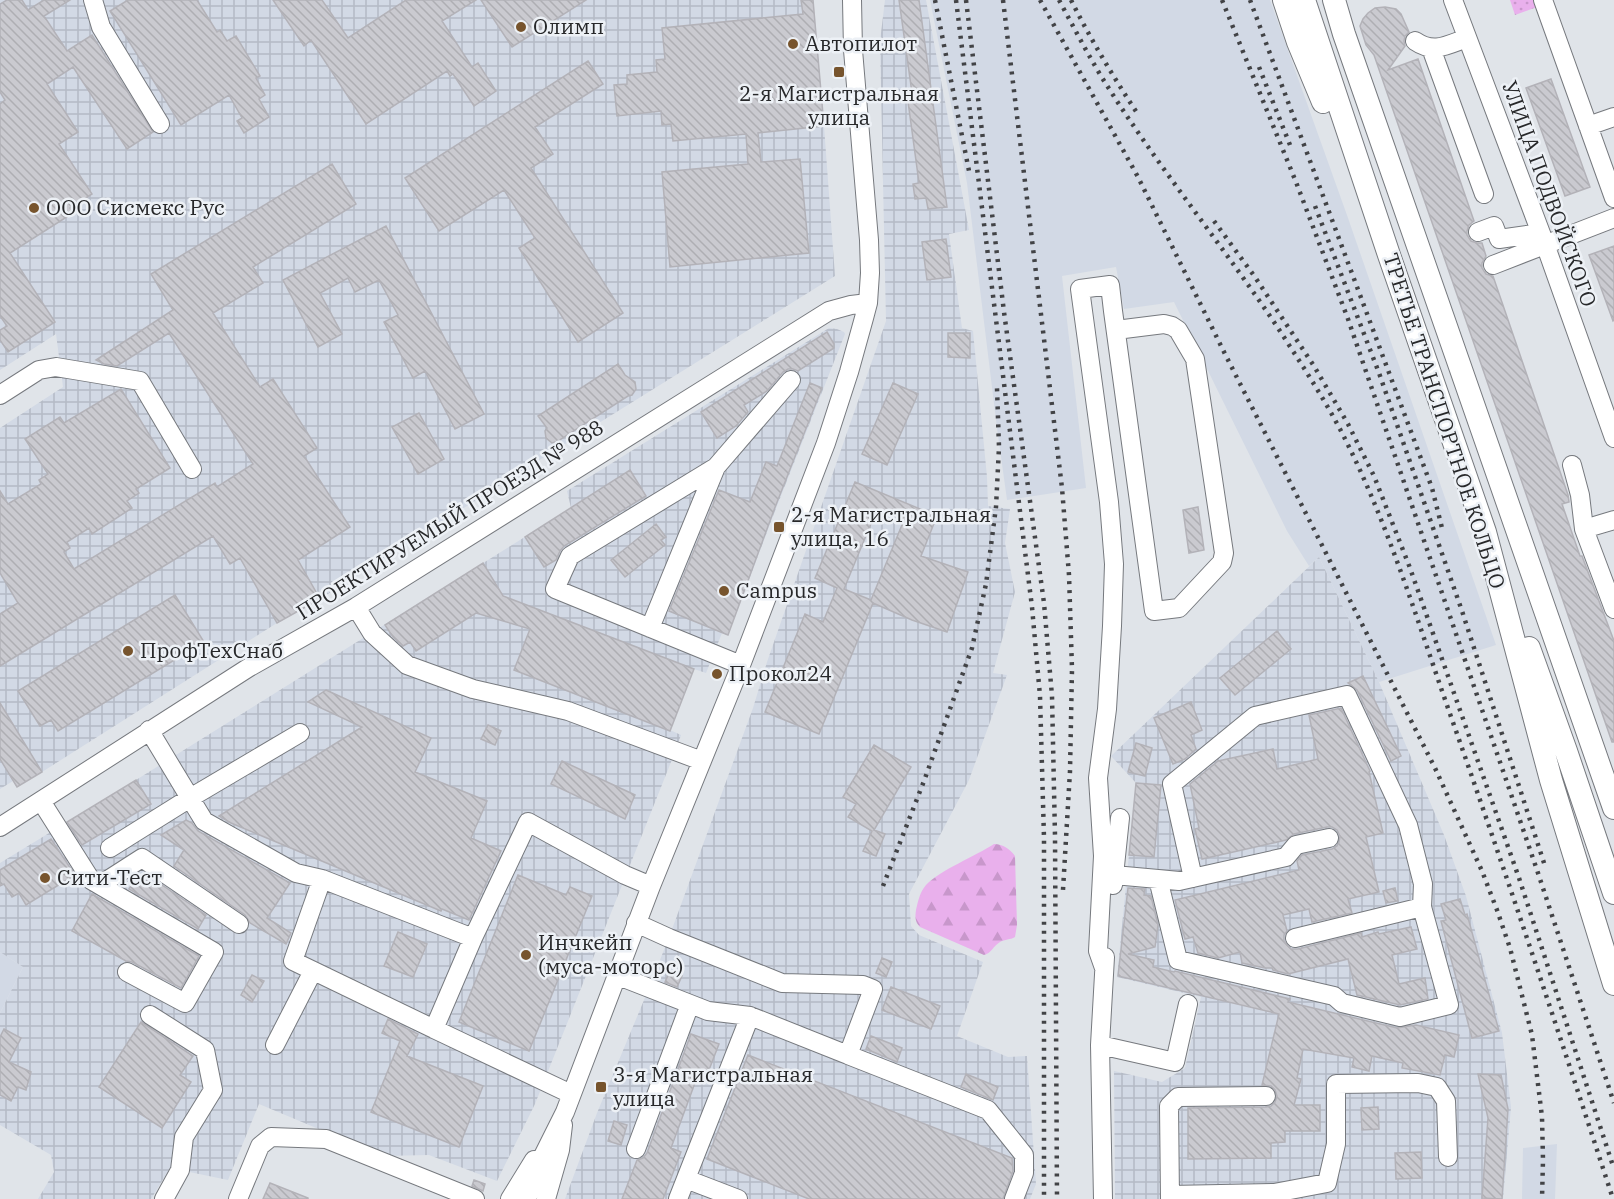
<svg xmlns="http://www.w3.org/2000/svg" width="1614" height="1199" font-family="'IBM Plex Serif',serif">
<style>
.built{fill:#d2d9e5}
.industrial{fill:url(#industrial-grid)}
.forest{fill:url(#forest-firs)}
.park{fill:url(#park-dots)}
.building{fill:url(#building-back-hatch);stroke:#b3b2b8;stroke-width:1.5;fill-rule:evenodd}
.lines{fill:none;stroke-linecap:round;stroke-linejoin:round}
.minor-casing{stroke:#76797e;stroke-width:20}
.major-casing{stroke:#76797e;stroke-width:24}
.minor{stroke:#fff;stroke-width:18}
.major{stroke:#fff;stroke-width:22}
.rail{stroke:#424346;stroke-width:4.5;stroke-dasharray:3 6;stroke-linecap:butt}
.poi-dot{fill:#77542d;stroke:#edf1f6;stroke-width:2}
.labels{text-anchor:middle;stroke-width:5;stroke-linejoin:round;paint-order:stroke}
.poi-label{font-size:21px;fill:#27282a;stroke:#edf1f6;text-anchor:start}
.street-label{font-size:21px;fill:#27282a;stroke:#edf1f6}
</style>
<defs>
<pattern id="industrial-grid" width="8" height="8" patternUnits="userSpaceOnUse" patternTransform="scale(1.5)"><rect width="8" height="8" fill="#d2d9e5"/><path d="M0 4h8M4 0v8" fill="none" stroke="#b4bac5"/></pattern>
<pattern id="forest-firs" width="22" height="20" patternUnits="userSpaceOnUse" patternTransform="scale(1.5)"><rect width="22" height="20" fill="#e9b0ec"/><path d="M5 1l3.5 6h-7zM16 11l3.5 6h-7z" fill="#c897cb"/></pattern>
<pattern id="park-dots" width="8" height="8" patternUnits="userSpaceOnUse" patternTransform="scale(1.5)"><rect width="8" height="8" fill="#e9b0ec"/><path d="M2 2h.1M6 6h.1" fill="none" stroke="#c897cb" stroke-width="1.8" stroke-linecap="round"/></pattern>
<pattern id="building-back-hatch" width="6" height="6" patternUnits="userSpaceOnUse" patternTransform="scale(1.5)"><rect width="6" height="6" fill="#cacad0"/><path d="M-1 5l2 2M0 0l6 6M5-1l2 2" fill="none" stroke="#aeaeb3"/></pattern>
</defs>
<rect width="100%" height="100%" fill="#e0e4e9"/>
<path class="built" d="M930,0H1270L1348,218L1496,645L1379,682L1319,557L1309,566L1287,531L1174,302L1124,309L1116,267L1062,276L1086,488L1007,500L997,428L967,183Z
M0,952L23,967L0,1013Z
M1557,1144L1555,1199H1522L1523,1148Z"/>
<path class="industrial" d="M0,0H813L824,126L835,276L549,454L320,599L277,623L42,772L17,787L13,781L0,789V428L63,387L56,334L0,370Z
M885,0H926L969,230L949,234L962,328L973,331L987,477L988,506L1010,509L1005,543L1015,592L993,673L1007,675L969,780L909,894L911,926L919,935L983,962L957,1036L1008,1057L1027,1056L1036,1184L1030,1199H565L597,1113L649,988L671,932L753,708L767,662L886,321L880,41Z
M829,328L837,329L844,332L845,334L775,511L728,635L722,633L706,673L694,669L670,730L681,735L675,752L535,1104L497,1181L429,1155L383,1156L259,1104L228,1180L170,1168L151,1199H38L54,1172L51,1155L0,1125V1013L23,967L0,952V863L136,780L571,508L567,491Z
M1319,557L1379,682L1444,835L1466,896L1502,1033L1511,1107L1503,1199H1115L1114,1071L1162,1082L1185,1068L1201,997L1117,977L1136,783L1111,756Z"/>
<path class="forest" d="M994,844C1003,844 1010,849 1015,856L1017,925L1015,937C1010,940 1005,939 1000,942C993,946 992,953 984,955L920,927C915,922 915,917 916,910C918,901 920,892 926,885C940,870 976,856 994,844Z"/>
<path class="park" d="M1510,0H1534L1537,7L1515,15Z"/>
<path class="building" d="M7,0H22L28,10L44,0H70L44,16L67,51L92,35L153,132L127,149L73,67L47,84L78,132L59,144L92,194L70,208L73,213L10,253L55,322L8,352L0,340V330L7,326L0,316V104L5,100L0,92V4Z
M128,0H197L217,32L220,30L227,41L236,36L260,76L256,78L265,95L259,99L269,117L244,133L237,121L242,118L229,95L181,125L110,11Z
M273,0H322L348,38L406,0H476L442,21L472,67L478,63L496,91L474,106L453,74L450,76L447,71L366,124L311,40L304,46Z
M481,0H586L512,47Z
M801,0H813L824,126L758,133L761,162L800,159L809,253L670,267L662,172L748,164L746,134L673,141L671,124L662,125L661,111L617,116L614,85L627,84V75L657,72L656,60L665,59L662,28L803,14Z
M899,0H919L947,207L928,209L926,198L915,199L913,184L919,183L907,94L912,93Z
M1385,7L1396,9L1401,14L1409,32L1405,36L1404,41L1405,46L1388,70L1418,59L1474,221L1469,225L1467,231V235L1471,241L1477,243H1482L1486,256L1482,263V268L1486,274L1493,276L1568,495L1569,502L1562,504L1580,556H1582L1614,641V742H1612L1374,55L1366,45L1360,26L1363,19L1368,13L1375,8Z
M588,61L603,84L535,127L553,154L531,168L623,313L578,342L519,248L535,238L504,190L439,231L405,178Z
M1551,79L1590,187L1565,196L1526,88Z
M332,164L356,204L253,267L263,283L213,313L260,387L273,379L317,448L304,456L350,527L298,560L320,599L277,623L240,558L230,564L213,536L0,666V614L18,603L0,573V491L8,504L41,484L39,480L48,474L25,439L60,417L64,423L121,389L170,468L136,489L139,493L127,501L132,508L92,534L89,528L67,542L70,548L64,552L74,569L215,483L217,487L253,464L169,333L117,366L104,364L96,360L173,310L151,274Z
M386,226L484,414L455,429L425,371L413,378L384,322L398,315L379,280L355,292L348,278L320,293L342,334L318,347L283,280Z
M946,239L951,277L927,280L922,242Z
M1614,246V320L1613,321L1589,255Z
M827,332L834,344V348L798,371L793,369H788L783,372L767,391L744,405L748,412L736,426L717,438L701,412Z
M948,333H970V358L948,357Z
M618,364L625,375L635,382L636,389L632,395L628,396L561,439L559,441L552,443L546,438L545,431L547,428L538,416Z
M810,383L822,388L774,510L728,635L669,611L719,490L750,502L766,462L777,466Z
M893,383L918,394L887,465L862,454Z
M419,413L444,459L418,474L392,427Z
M630,470L646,496L564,546L560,551L556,560L544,567L525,537Z
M855,482L937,516L921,556L968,572L947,632L912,620L873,603L819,734L765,712L805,614L823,622L837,588L815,578ZM877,509L904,520L871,600L844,589Z
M1198,507L1204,550L1189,553L1183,510Z
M656,524L666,537L661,540L665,545L625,577L611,560Z
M483,563L503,596L694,669L670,731L514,670L530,629L476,613L416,651L410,642L403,646L393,637L385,625Z
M175,595L204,642L58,731L51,720L40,726L18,691Z
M1277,631L1291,649L1235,695L1220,678Z
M1363,676L1401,756L1391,761L1357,690L1348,683Z
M326,690L431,738L415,772L487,801L471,838L501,851L469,920L442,909L441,911L231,823L219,816L362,727L308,702Z
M1191,702L1202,730L1191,735L1196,749L1185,759L1173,764L1154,718Z
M0,703L42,772L17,787L0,759Z
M1341,708L1370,771L1369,772L1383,833L1366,837L1379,892L1348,899L1352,913L1312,922L1309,909L1283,915L1287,931L1284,935V941L1287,945L1291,949H1298L1361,933L1362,937L1378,932L1379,934L1411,927L1417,949L1392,955L1399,984L1425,978L1428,999L1400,1005L1357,995L1348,959L1288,974L1273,970L1272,968H1265L1242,963L1240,952L1218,958L1198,953L1193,937L1185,939L1175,900L1299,870L1297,861L1302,855L1332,849L1337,846L1339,842L1340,836L1337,830L1332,827H1327L1294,834L1286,840L1202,859L1195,829L1199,828L1190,784L1218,761L1273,749L1277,769L1318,759L1309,715Z
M488,725L501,731L495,745L481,739Z
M1136,743L1152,748L1145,776L1128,772Z
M874,745L911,767L874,830L885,834L876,856L863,851L872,831L848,817L856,804L843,797Z
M562,761L635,795L625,819L551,784Z
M136,780L151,804L82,845L67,822Z
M1136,783L1161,785L1154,857L1129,855Z
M186,820L192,823L198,831L290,883L267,918L291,933L286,944L250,923L245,915L174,866L184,850L161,835Z
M51,839L75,875L26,905L19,893L12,897L4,884L0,886V870Z
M138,875L160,888L162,885L206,915L198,929L129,889Z
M518,875L566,895L570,887L592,896L529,1051L459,1022Z
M1128,888L1145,889L1144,895L1151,896L1158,925L1155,947L1128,954L1154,960L1153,967L1174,972L1175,971L1290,999L1288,1002L1397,1028L1416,1025L1459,1035L1454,1057L1445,1055L1440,1075L1402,1068L1403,1063L1372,1056L1369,1071L1352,1067L1354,1058L1303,1049L1297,1078L1301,1079L1294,1105H1320V1131H1285V1142L1271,1143V1158L1188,1159V1108L1266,1107L1271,1106L1275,1102L1277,1096L1275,1090L1271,1086L1262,1085L1279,1014L1118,976Z
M1395,888L1398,901L1386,903L1383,891Z
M92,894L199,956L181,988L132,962L126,961L72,931Z
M1460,899L1465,915L1467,914L1499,1031L1472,1038L1441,921L1446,920L1441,904Z
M398,932L427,944L413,977L384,966Z
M882,958L892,962L886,977L876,973Z
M670,971L682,976L677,987L665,982Z
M252,975L264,981L252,1002L241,995Z
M891,987L940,1006L931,1029L882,1010Z
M388,1019L418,1034L407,1056L483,1086L459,1147L371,1112L400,1041L382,1033Z
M141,1022L193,1056L180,1075L191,1082L162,1128L99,1087Z
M4,1029L21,1038L9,1062L31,1072L26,1090L18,1087L11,1101L0,1095V1037Z
M691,1034L719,1044L707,1075L699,1072L671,1148L681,1152L663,1199H622L637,1160L643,1158L647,1153Z
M871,1036L902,1048L897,1062L866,1049Z
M748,1055L1012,1158L1013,1171L1003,1199H809L707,1159Z
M966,1074L998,1087L993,1100L961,1087Z
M1478,1074L1501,1075L1508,1109L1502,1199L1482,1198L1488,1118Z
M1378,1107L1379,1129L1362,1130L1361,1108Z
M614,1121L627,1125L621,1145L608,1141Z
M1421,1152L1422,1178L1396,1179L1395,1153Z
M474,1180L485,1184L483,1191L472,1186Z
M270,1183L308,1198V1199H263Z"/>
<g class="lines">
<g class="minor-casing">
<path id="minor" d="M93,0L101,27L160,124
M1453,0L1545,244L1614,438
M1543,0L1614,198
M1415,41C1434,54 1447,45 1467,38
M1431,48L1484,194
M1588,126L1614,117
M1478,232L1494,226L1499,239L1540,233
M1493,265L1614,218
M0,395L39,370L56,367L140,381L192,469
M1572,465L1580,495L1584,529L1614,609
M1584,529L1614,520
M356,607L372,633L407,665L473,689L568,711L702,761
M650,628L716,467
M741,665L555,589L570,556L716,467L791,380
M149,730L190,798L300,733
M41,801L91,880L214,952L185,1003L127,972
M0,827L248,668L356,607L829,311L851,305L868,303
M110,848L190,798L204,821L296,873L322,879L293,961L434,1029
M1114,875L1158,879L1178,960L1334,996L1342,1003L1400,1017L1449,1005L1422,907L1295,938
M1193,878L1172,784L1255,716L1347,695L1408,825L1423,884L1422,907
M322,879L473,938
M1158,879L1179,881L1286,857L1296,845L1329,838
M100,885L142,858L239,924
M1113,885L1120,818
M1104,968L1098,951L1103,856L1098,778L1107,709L1112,626L1114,564L1109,502L1080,289L1110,285L1113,311L1154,611L1179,608L1222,562L1224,553L1195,359L1178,330L1172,326L1164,324L1116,330
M616,975L708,1011L750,1016L848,1055L873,989L863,985L782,983L669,938L636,923
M150,1015L205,1050L213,1090L184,1137L180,1170L164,1199
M275,1045L313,971
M1100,1045L1175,1062L1188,1004
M848,1055L988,1110L1024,1155V1173L1014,1199
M571,1094L434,1029L473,938L528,822L625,875L651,886
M636,1149L690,1004
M686,1179L738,1199
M1170,1195L1274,1193L1327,1183L1336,1144V1084L1418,1083L1437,1087L1446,1101L1448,1157
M238,1199L260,1146L271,1137L326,1139L475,1199
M510,1199L534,1160
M527,1199L541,1160L565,1112L651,886L741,665L826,443L849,372L864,318L868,303L870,273L869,240L853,50L852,0
M546,1199L560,1150L563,1125
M678,1199L750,1016
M1103,1199L1100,1045L1105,957
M1170,1199L1169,1106L1178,1097L1266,1096"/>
</g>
<g class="major-casing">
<path id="major" d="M1284,0L1298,42L1323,102
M1304,0L1389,255L1485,532L1551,780L1614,984
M1334,0L1344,34L1614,808
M1529,648L1566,751L1614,893"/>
</g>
<use href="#minor" class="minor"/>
<use href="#major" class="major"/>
<path class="rail" d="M935,0L970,176
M956,0L1032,607L1040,696L1044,838V1199
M966,0L1004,312L1044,603L1052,696L1055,836L1057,1199
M1003,0L1062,488L1069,575L1072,669L1070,771L1063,890
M1040,0L1138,177L1225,354L1435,768L1482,871L1497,910L1510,948L1532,1035L1542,1117L1543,1160L1542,1199
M1059,0C1073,26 1086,51 1101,76C1155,163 1221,243 1278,328C1300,362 1322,395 1341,431C1387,520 1416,617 1449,711C1506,873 1560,1036 1613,1199
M1071,0C1091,40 1114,78 1139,116
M1222,0L1296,182L1348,319L1537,870L1614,1103
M1250,0L1432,488L1443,532
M1259,67L1290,145
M1315,206L1379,373L1462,611L1545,866
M1214,221L1255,277L1314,366L1348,424L1374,476L1410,568L1519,878L1614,1169
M883,886L924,781L972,648L986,584L996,507L999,447L997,388"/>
</g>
<g class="poi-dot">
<circle cx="521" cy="27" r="6"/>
<circle cx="793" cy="44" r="6"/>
<rect x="833" y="66" width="12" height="12" rx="3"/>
<circle cx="34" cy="208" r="6"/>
<rect x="773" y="521" width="12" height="12" rx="3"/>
<circle cx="724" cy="591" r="6"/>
<circle cx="128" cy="651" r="6"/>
<circle cx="717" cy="674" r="6"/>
<circle cx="45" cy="878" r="6"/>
<circle cx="526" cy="955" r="6"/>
<rect x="595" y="1081" width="12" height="12" rx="3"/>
</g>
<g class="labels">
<g class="poi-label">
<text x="533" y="34">Олимп</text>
<text x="805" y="51">Автопилот</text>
<text x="839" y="101" text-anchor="middle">2-я Магистральная<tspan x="839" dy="24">улица</tspan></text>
<text x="46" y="215">ООО Сисмекс Рус</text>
<text x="791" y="522">2-я Магистральная<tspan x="791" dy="24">улица, 16</tspan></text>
<text x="736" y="598">Campus</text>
<text x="140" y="658">ПрофТехСнаб</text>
<text x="729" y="681">Прокол24</text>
<text x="57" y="885">Сити-Тест</text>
<text x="538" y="950">Инчкейп<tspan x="538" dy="24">(муса-моторс)</tspan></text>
<text x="613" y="1082">3-я Магистральная<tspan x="613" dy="24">улица</tspan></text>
</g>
<g class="street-label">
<text transform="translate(1549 194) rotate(70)" y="7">УЛИЦА ПОДВОЙСКОГО</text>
<text transform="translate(1444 421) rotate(72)" y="7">ТРЕТЬЕ ТРАНСПОРТНОЕ КОЛЬЦО</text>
<text transform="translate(450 520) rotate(-32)" y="7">ПРОЕКТИРУЕМЫЙ ПРОЕЗД № 988</text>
</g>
</g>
</svg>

•••••

• **Instructions for the task**
Please say how many lines above contain "labels", number only.

• **Written response**
2